[Passage]

Advice on optimizing my move generation

algerbrex · Post by **algerbrex** » Fri Jun 11, 2021 5:06 am

Following the advice of more experienced engine creators on here and in other places, I've made sure in my chess engine that my move generator was working correctly before I tried to do any optimizing. And I am happy to say that after running my move generator through a perft suite of 30-40 different positions at depth=5, it seems to be working correctly.

My issue now is the speed. I'd like to test up to at least depth=6, but that just isn't feasible right now given how slow my move generator is. For example, my engine takes almost two minutes just to go up to depth=4 in the kiwipete position:

Code: Select all

Total nodes: 4085603

real    1m53.013s
user    1m18.742s
sys     0m15.138s

What's even more annoying is that from what I've read, you don't need to implement things like transposition tables, threads, or bulk counting to get a perft time well below 20 seconds up to depth=6 or even depth=7. Any advice on what I can do to get my engine to this point?

Here's my code for perft as of right now:

Code: Select all

func DividePerft(board *Board, depth, divideAt int) uint64 {
	pseduoMoves := ComputePseduolegalMoves(board)
	var nodes uint64
	if depth == 0 {
		return 1
	}
	for _, move := range pseduoMoves {
		board.DoMove(&move)
		if KingIsSafe(board) {
			moveNodes := DividePerft(board, depth-1, divideAt)
			nodes += moveNodes
			if depth == divideAt {
				fmt.Printf("%v: %v\n", move, moveNodes)
			}
		}
		board.UndoMove(&move)
	}
	return nodes
}

My code currently uses a 10x12 board as its internal representation, and as you can see from above, pseduo legal moves are pruned from perft by checking if they leave the king in check.

JVMerlino · Post by **JVMerlino** » Fri Jun 11, 2021 6:31 am

First of all, congratulations on getting to this point. Having a perfect move generator is a definite achievement.

For reference, my totally mediocre engine, Myrddin, which has a fully legal move generator that also flags moves that give check, without bulk counting, needs 1/4 seconds to reach perft 4 in the kiwipete position - and this is considered slow.

[/Passage]

__Requirement 1__: Shorten the paragraph of the move generation thread that begins "Following the advice of more experienced engine creators" while keeping its main facts.

[Dataset records]

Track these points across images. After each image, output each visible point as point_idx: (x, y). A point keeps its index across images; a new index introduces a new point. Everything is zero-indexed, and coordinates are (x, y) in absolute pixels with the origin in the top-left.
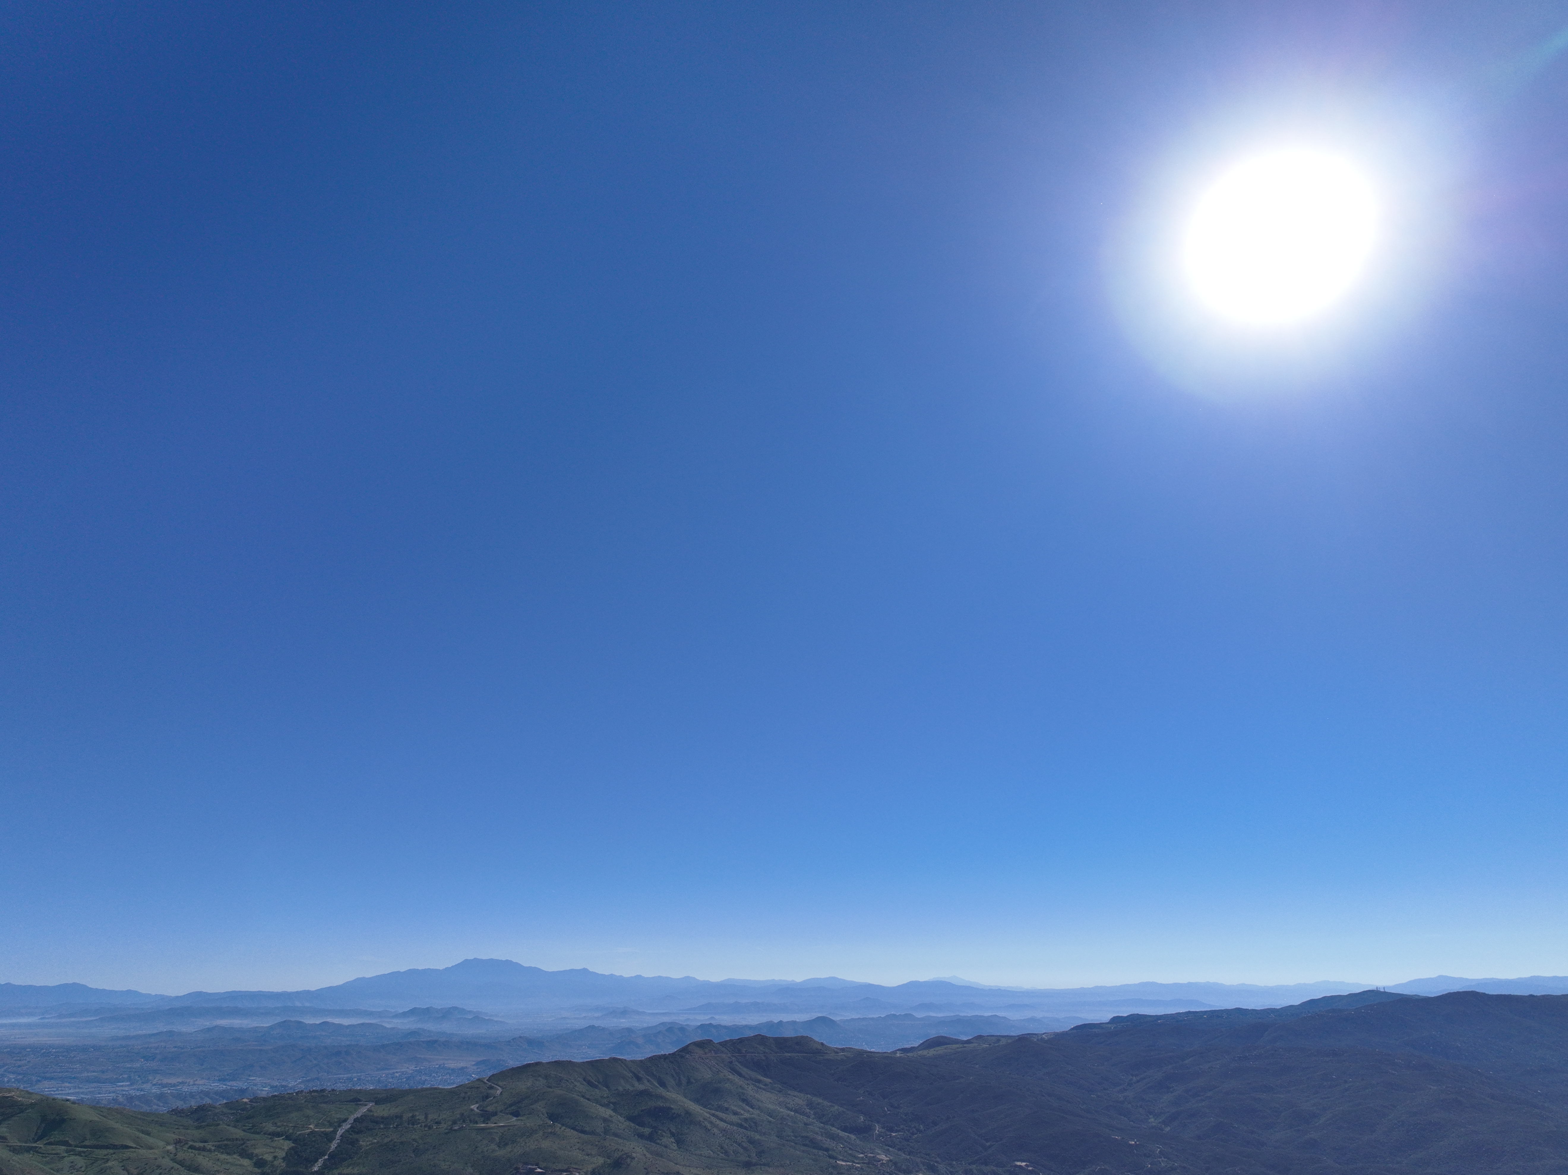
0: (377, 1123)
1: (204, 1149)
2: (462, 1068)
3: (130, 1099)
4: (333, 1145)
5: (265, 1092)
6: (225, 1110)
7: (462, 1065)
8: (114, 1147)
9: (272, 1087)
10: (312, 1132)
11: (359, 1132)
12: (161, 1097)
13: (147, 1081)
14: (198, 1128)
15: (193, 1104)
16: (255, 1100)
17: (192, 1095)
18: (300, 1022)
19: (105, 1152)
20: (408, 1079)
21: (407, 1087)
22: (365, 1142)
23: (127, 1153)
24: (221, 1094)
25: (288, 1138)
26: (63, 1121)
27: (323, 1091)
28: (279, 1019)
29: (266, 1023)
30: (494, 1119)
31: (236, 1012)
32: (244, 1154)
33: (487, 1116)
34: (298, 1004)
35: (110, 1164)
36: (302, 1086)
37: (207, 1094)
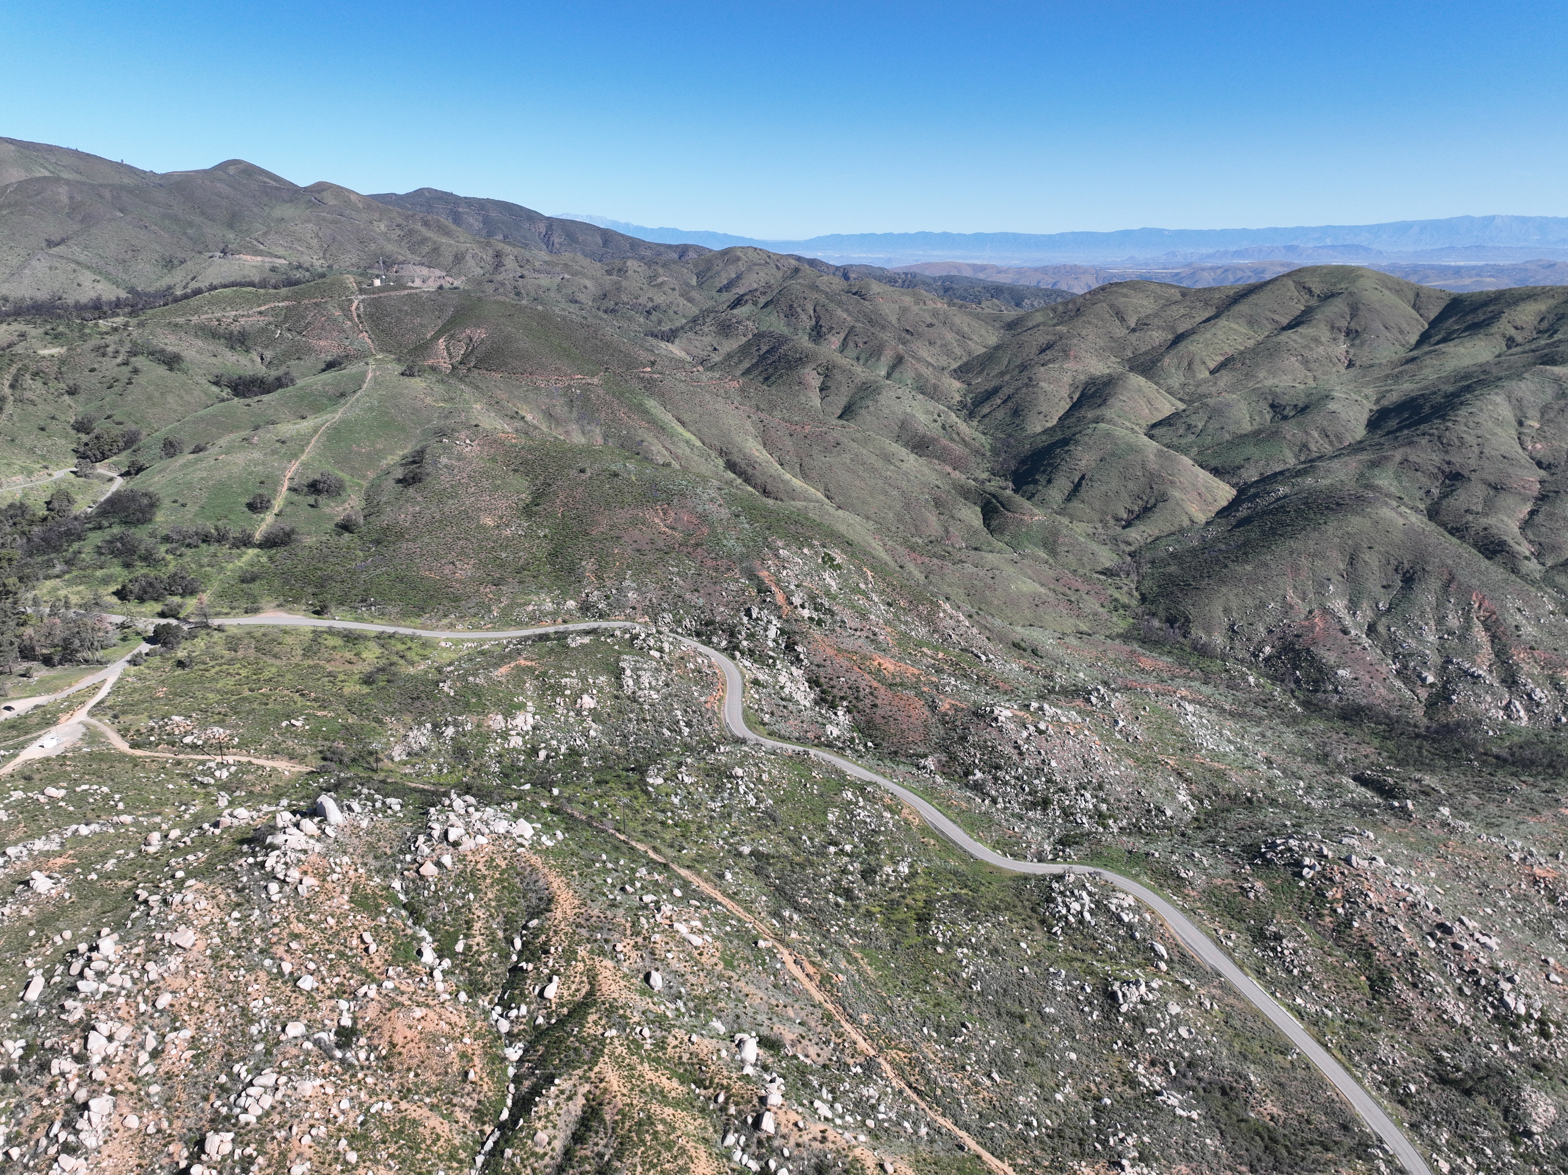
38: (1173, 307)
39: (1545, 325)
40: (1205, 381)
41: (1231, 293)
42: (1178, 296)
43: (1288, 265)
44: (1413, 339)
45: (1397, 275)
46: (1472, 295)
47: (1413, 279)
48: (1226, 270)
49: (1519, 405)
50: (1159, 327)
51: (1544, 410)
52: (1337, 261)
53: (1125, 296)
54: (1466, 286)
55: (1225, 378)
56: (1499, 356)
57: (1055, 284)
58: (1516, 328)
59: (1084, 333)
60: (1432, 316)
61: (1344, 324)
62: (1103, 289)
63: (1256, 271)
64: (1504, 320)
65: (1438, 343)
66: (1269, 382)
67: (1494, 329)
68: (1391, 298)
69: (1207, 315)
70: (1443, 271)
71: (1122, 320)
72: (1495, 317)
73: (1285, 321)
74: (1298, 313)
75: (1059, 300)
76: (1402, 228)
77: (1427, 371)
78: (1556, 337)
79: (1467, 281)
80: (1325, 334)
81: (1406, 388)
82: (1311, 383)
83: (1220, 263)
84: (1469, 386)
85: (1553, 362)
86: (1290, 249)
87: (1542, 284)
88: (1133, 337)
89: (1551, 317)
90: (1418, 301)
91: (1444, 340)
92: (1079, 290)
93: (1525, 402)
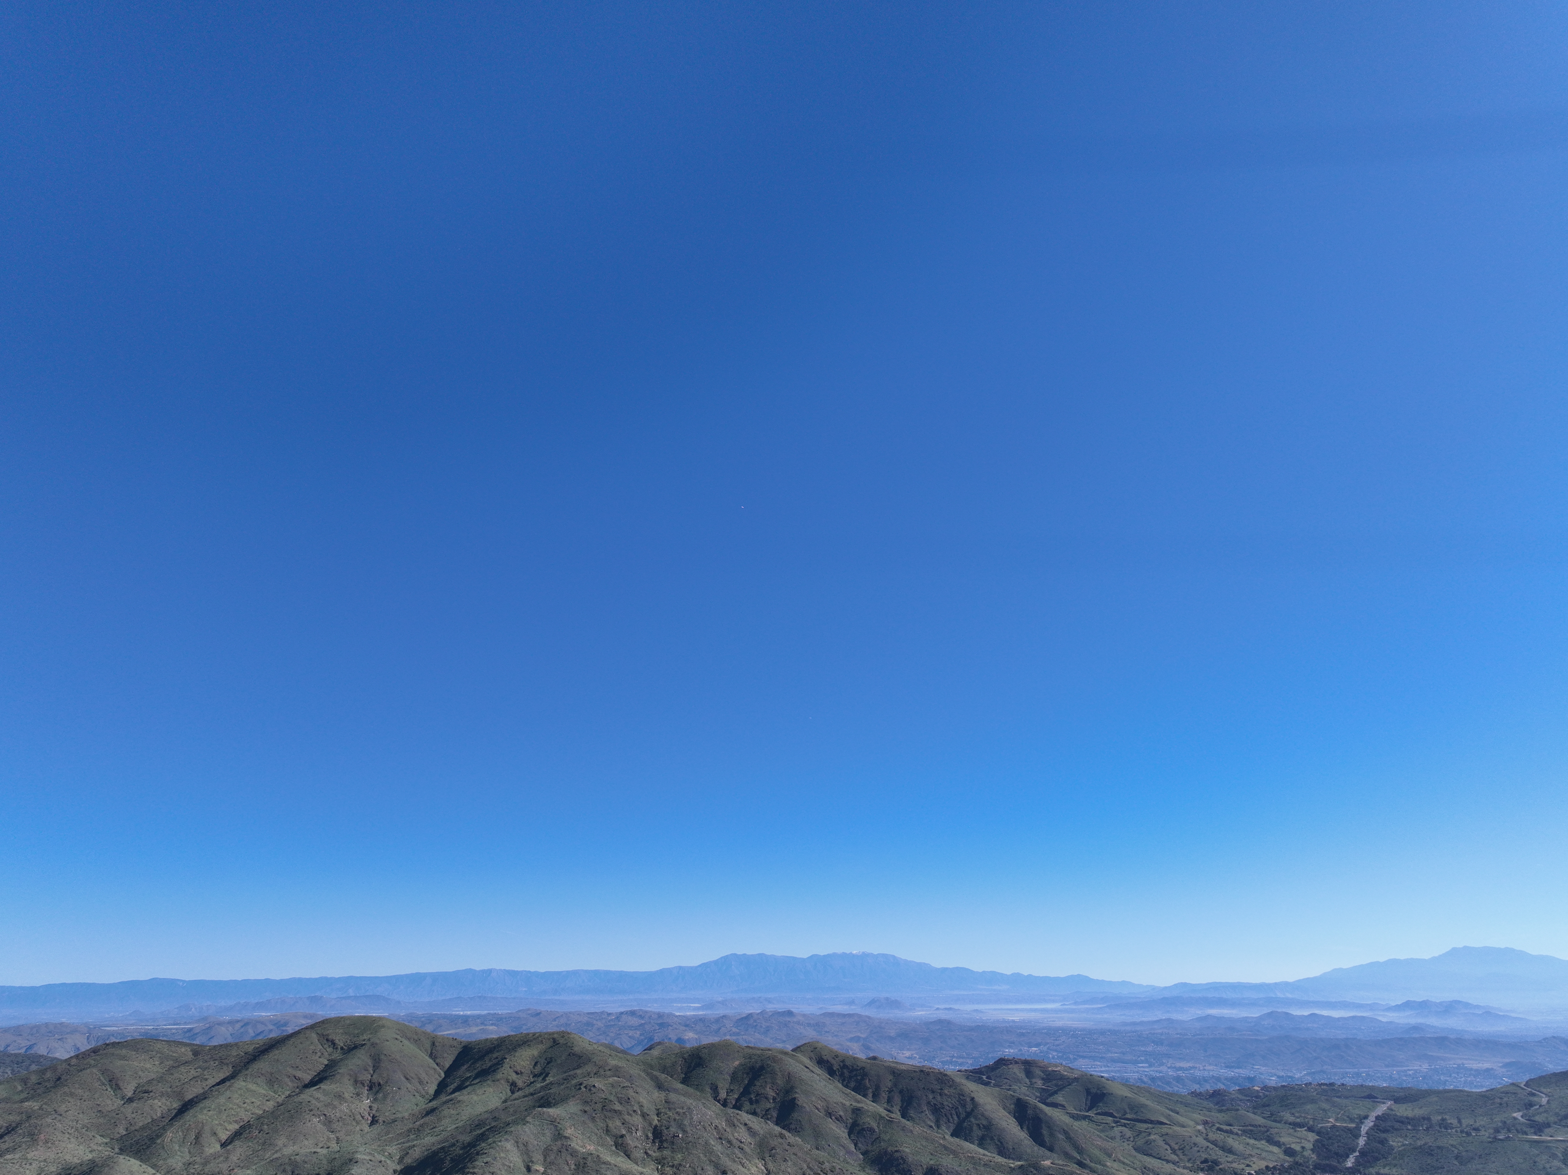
0: (1402, 1122)
1: (1231, 1132)
2: (1487, 1070)
3: (1153, 1079)
4: (1362, 1141)
5: (1273, 1082)
6: (1240, 1096)
7: (1487, 1065)
8: (1152, 1122)
9: (1279, 1077)
10: (1334, 1127)
11: (1385, 1131)
12: (1178, 1079)
13: (1162, 1064)
14: (1220, 1111)
15: (1209, 1087)
16: (1265, 1088)
17: (1206, 1080)
18: (1287, 1014)
19: (1145, 1126)
20: (1424, 1078)
21: (1425, 1087)
22: (1396, 1142)
23: (1164, 1129)
24: (1232, 1080)
25: (1310, 1129)
26: (1104, 1095)
27: (1332, 1084)
28: (1266, 1010)
29: (1254, 1013)
30: (1547, 1130)
31: (1221, 1002)
32: (1271, 1141)
33: (1539, 1128)
34: (1280, 995)
35: (1152, 1137)
36: (1309, 1079)
37: (1218, 1079)
38: (183, 1069)
39: (538, 1069)
40: (215, 1156)
41: (251, 1049)
42: (190, 1056)
43: (312, 1016)
44: (432, 1089)
45: (414, 1024)
46: (479, 1043)
47: (429, 1028)
48: (246, 1024)
49: (525, 1150)
50: (162, 1095)
51: (546, 1152)
52: (360, 1012)
53: (123, 1058)
54: (474, 1033)
55: (239, 1150)
56: (505, 1101)
57: (30, 1047)
58: (517, 1073)
59: (63, 1108)
60: (447, 1065)
61: (366, 1077)
62: (95, 1051)
63: (278, 1024)
64: (506, 1066)
65: (454, 1092)
66: (288, 1151)
67: (499, 1075)
68: (410, 1047)
69: (221, 1076)
70: (454, 1020)
71: (117, 1088)
72: (500, 1063)
73: (307, 1078)
74: (321, 1067)
75: (34, 1067)
76: (416, 979)
77: (445, 1122)
78: (550, 1079)
79: (474, 1030)
80: (347, 1088)
81: (428, 1142)
82: (335, 1147)
83: (238, 1016)
84: (483, 1134)
85: (548, 1104)
86: (314, 1000)
87: (532, 1031)
88: (129, 1110)
89: (542, 1061)
90: (434, 1049)
91: (459, 1089)
92: (63, 1053)
93: (530, 1147)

[/Dataset records]

__Requirement 2__: Begin at the first line of the records and stop after the line that contains "0: (377, 1123)". Return those lines unchanged, with both ends included and the pictures left out.

__Exercise result 1__: As experienced engine creators advise, the author made sure the chess engine's move generator worked correctly before trying to optimize it. After a perft suite of 30-40 positions at depth=5, it appears to be correct.

__Exercise result 2__:
Track these points across images. After each image, output each visible point as point_idx: (x, y). A point keeps its index across images; a new index introduces a new point. Everything is zero-indexed, and coordinates are (x, y) in absolute pixels with the origin in the top-left.
0: (377, 1123)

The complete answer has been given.